The following quote is from the story "Fellow-Feeling" in R. K. Narayan's short story collection Malgudi Days (I've been reading it online, and this story is only 5 pages long). Emphasis added by me.
Rajam Iyer found a seat and made himself comfortable opposite a sallow, meek passenger, who suddenly removed his coat, folded it and placed it under his head and lay down, shrinking himself to the area he had occupied while he was sitting. With his knees drawn up almost to his chin, he rolled himself into a ball. Rajam Iyer threw at him an indulgent, compassionate look. He then fumbled for his glasses and pulled out of his pocket a small book, which set forth in clear Tamil the significance of the obscure Sandhi rites that every Brahmin worth the name performs thrice daily.
He was startled out of this pleasant languor by a series of growls coming from a passenger who had got in at Katpadi.

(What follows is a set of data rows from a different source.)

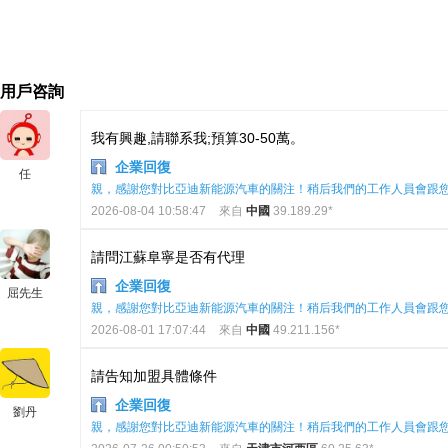
用戶咨詢
我有興趣,請聯系我;預算30-50萬。
企業回復
任
親，感謝您對比亞迪新能源汽車的關注！稍后我們的工作人員會跟
2026-08-04 10:58:47
來自
中國
39.189.29*
請問江蘇阜寧是否有代理
企業回復
屈先生
親，感謝您對比亞迪新能源汽車的關注！稍后我們的工作人員會跟
2026-08-01 17:07:44
來自
中國
49.211.156*
請告知加盟具體條件
企業回復
劉丹
親，感謝您對比亞迪新能源汽車的關注！稍后我們的工作人員會跟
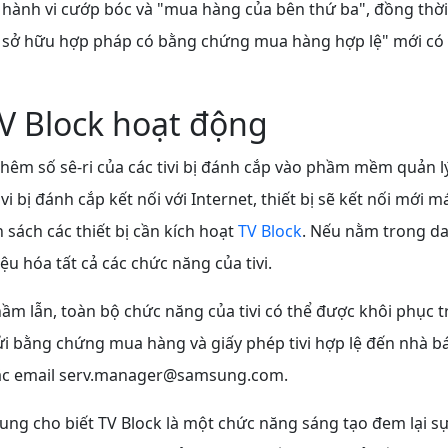
ế hành vi cướp bóc và "mua hàng của bên thứ ba", đồng thờ
ủ sở hữu hợp pháp có bằng chứng mua hàng hợp lệ" mới có
V Block hoạt động
hêm số sê-ri của các tivi bị đánh cắp vào phầm mềm quản l
ivi bị đánh cắp kết nối với Internet, thiết bị sẽ kết nối mới 
 sách các thiết bị cần kích hoạt
TV Block
. Nếu nằm trong da
iệu hóa tất cả các chức năng của tivi.
ầm lẫn, toàn bộ chức năng của tivi có thể được khôi phục 
ửi bằng chứng mua hàng và giấy phép tivi hợp lệ đến nhà bá
c email
serv.manager@samsung.com
.
ng cho biết TV Block là một chức năng sáng tạo đem lại s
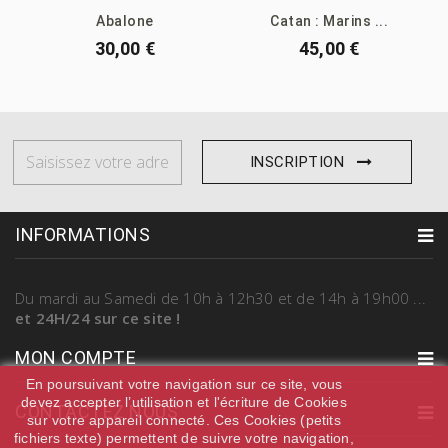
Abalone
Catan : Marins ...
30,00 €
45,00 €
INSCRIPTION
INFORMATIONS
Du mardi au Samedi
de 10h à 12h30 et de 14h à 19h00
...
et 24H/24 sur ce site !
MON COMPTE
En poursuivant votre navigation sur ce site, vous
devez accepter l’utilisation et l'écriture de Cookies
CONTACTEZ NOUS
sur votre appareil connecté. Ces Cookies (petits
fichiers texte) permettent de suivre votre navigation,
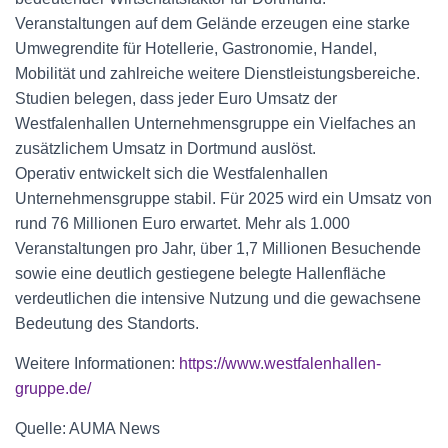
Veranstaltungen auf dem Gelände erzeugen eine starke
Umwegrendite für Hotellerie, Gastronomie, Handel,
Mobilität und zahlreiche weitere Dienstleistungsbereiche.
Studien belegen, dass jeder Euro Umsatz der
Westfalenhallen Unternehmensgruppe ein Vielfaches an
zusätzlichem Umsatz in Dortmund auslöst.
Operativ entwickelt sich die Westfalenhallen
Unternehmensgruppe stabil. Für 2025 wird ein Umsatz von
rund 76 Millionen Euro erwartet. Mehr als 1.000
Veranstaltungen pro Jahr, über 1,7 Millionen Besuchende
sowie eine deutlich gestiegene belegte Hallenfläche
verdeutlichen die intensive Nutzung und die gewachsene
Bedeutung des Standorts.
Weitere Informationen:
https://www.westfalenhallen-
gruppe.de/
Quelle: AUMA News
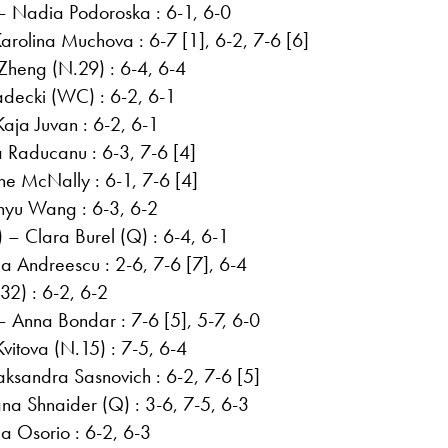
– Nadia Podoroska : 6-1, 6-0
Karolina Muchova : 6-7 [1], 6-2, 7-6 [6]
heng (N.29) : 6-4, 6-4
adecki (WC) : 6-2, 6-1
aja Juvan : 6-2, 6-1
Raducanu : 6-3, 7-6 [4]
ne McNally : 6-1, 7-6 [4]
nyu Wang : 6-3, 6-2
 – Clara Burel (Q) : 6-4, 6-1
a Andreescu : 2-6, 7-6 [7], 6-4
.32) : 6-2, 6-2
 Anna Bondar : 7-6 [5], 5-7, 6-0
Kvitova (N.15) : 7-5, 6-4
aksandra Sasnovich : 6-2, 7-6 [5]
na Shnaider (Q) : 3-6, 7-5, 6-3
a Osorio : 6-2, 6-3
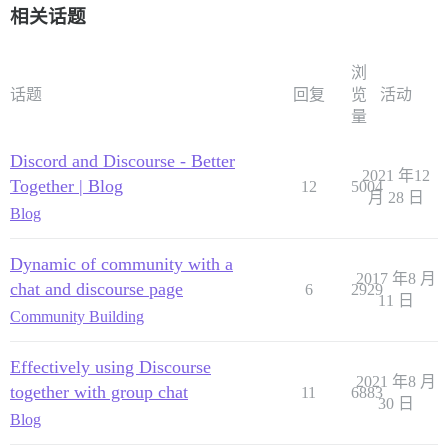
相关话题
浏
话题
回复
览
活动
量
Discord and Discourse - Better
2021 年12
Together | Blog
12
5004
月 28 日
Blog
Dynamic of community with a
2017 年8 月
chat and discourse page
6
2929
11 日
Community Building
Effectively using Discourse
2021 年8 月
together with group chat
11
6883
30 日
Blog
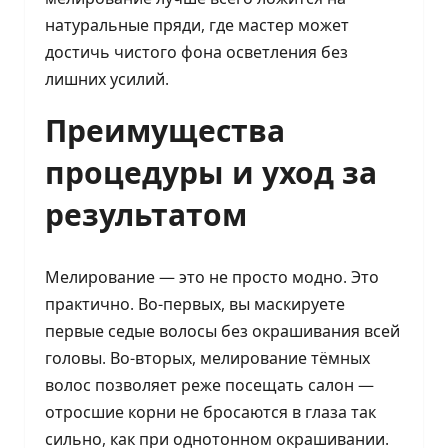
натуральные пряди, где мастер может
достичь чистого фона осветления без
лишних усилий.
Преимущества
процедуры и уход за
результатом
Мелирование — это не просто модно. Это
практично. Во-первых, вы маскируете
первые седые волосы без окрашивания всей
головы. Во-вторых, мелирование тёмных
волос позволяет реже посещать салон —
отросшие корни не бросаются в глаза так
сильно, как при однотонном окрашивании.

The newcomer, looking for a seat, had been irritated by the spectacle of the meek passenger asleep and had enforced the law of the third-class. He then encroached on most of the meek passenger’s legitimate space and began to deliver home-truths which passed by easy stages from impudence to impertinence and finally to ribaldry.
- What is "the law of the third-class"? (The context is a crowded train named the Madras-Bangalore Express, between Katpadi and Jalarpet, and the story was published in 1943 and set certainly some time during the British rule in India.)
- What is meant by "home-truths" here? To me this term means true facts about oneself, often unwelcome but useful to know. In this case it seems to mean pointless insults against a stranger? It doesn't say who the newcomer is speaking to, but it seems he's just mindlessly insulting the meek passenger?